Start With the Right Questions
Every system design begins by splitting requirements into two buckets: what the system does (functional) and how well it does it (non-functional). Missing a non-functional requirement early can force a full re-architecture later.
Functional vs Non-Functional
Functional requirements describe user-visible behavior: "users can upload photos," "the feed shows posts in reverse-chronological order." Non-functional requirements (NFRs) describe quality attributes: latency, throughput, availability, durability, consistency, and security.

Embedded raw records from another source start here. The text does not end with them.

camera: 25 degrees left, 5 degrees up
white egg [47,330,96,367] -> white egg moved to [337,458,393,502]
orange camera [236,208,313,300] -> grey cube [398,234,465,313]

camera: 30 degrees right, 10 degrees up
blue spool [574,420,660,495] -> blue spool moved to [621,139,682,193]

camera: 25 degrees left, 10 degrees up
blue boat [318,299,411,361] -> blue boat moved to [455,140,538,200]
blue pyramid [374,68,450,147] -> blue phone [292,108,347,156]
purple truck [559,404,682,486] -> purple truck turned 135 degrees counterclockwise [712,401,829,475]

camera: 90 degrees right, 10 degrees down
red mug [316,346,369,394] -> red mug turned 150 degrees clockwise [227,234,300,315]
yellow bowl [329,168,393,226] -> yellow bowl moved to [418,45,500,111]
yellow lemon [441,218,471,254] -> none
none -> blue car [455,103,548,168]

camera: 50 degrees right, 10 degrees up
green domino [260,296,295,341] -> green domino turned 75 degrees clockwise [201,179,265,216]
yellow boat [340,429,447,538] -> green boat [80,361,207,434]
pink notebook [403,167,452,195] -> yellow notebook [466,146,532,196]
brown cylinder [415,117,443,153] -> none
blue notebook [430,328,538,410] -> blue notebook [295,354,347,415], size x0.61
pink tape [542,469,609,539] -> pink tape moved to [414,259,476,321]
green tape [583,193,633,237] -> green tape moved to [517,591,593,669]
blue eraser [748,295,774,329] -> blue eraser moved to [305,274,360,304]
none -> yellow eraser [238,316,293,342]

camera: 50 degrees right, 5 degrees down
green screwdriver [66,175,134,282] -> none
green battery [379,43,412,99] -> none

Back-of-Envelope Estimation
Before diving into components, estimate the scale. Three numbers matter most:
| Metric | Formula | Example (100M DAU) |
|---|---|---|
| QPS (queries/sec) | DAU x actions/day / 86400 | 100M x 5 / 86400 ~ 5,800 QPS |
| Storage | objects/day x size x retention | 10M photos x 500KB x 365 ~ 1.8 PB/yr |
| Bandwidth | QPS x avg response size | 5800 x 200KB ~ 1.1 GB/s |
SLA Targets
Service Level Agreements quantify NFRs as promises. The "nines" of availability are the most common measure:
| Availability | Downtime / Year | Typical Use |
|---|---|---|
| 99.9% (three nines) | ~8.76 hours | Internal tools |
| 99.99% (four nines) | ~52.6 minutes | E-commerce, SaaS |
| 99.999% (five nines) | ~5.26 minutes | Payment systems, DNS |
Growing Without Breaking
Scalability is the system's ability to handle growing load by adding resources. The two fundamental axes are vertical (bigger machines) and horizontal (more machines).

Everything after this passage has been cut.